** Opening PROVIDED INFORMATION block **
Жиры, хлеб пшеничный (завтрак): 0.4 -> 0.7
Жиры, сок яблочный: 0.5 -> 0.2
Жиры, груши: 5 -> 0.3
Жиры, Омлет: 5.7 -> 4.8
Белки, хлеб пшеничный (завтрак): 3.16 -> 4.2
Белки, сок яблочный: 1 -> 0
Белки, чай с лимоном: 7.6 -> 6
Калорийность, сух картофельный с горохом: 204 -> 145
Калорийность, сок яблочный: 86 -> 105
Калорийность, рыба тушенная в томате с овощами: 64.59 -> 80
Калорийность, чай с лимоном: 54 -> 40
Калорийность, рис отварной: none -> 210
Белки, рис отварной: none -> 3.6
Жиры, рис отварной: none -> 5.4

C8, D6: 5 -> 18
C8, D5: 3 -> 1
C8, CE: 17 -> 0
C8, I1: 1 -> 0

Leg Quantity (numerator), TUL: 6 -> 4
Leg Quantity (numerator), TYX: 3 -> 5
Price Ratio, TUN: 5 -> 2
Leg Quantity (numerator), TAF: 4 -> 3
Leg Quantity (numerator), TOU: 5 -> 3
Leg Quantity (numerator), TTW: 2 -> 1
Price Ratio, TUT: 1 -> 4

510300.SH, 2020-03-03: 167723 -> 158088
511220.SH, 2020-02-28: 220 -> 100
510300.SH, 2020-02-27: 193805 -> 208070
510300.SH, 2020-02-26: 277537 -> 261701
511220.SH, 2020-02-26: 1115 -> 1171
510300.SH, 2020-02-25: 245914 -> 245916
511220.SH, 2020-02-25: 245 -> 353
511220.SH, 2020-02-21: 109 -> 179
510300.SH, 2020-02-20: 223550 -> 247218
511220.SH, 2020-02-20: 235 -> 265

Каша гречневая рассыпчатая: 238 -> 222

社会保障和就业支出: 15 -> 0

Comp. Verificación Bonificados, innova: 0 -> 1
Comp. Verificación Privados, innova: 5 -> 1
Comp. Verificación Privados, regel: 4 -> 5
** Closing PROVIDED INFORMATION block **
:: WHAT YOU SHOULD DO ::
From the line with "社会保障和就业支出: 15 -> 0" to the final line of the entries above, return every line exactly as written.

:: THE COMPLETED TASK ::
社会保障和就业支出: 15 -> 0

Comp. Verificación Bonificados, innova: 0 -> 1
Comp. Verificación Privados, innova: 5 -> 1
Comp. Verificación Privados, regel: 4 -> 5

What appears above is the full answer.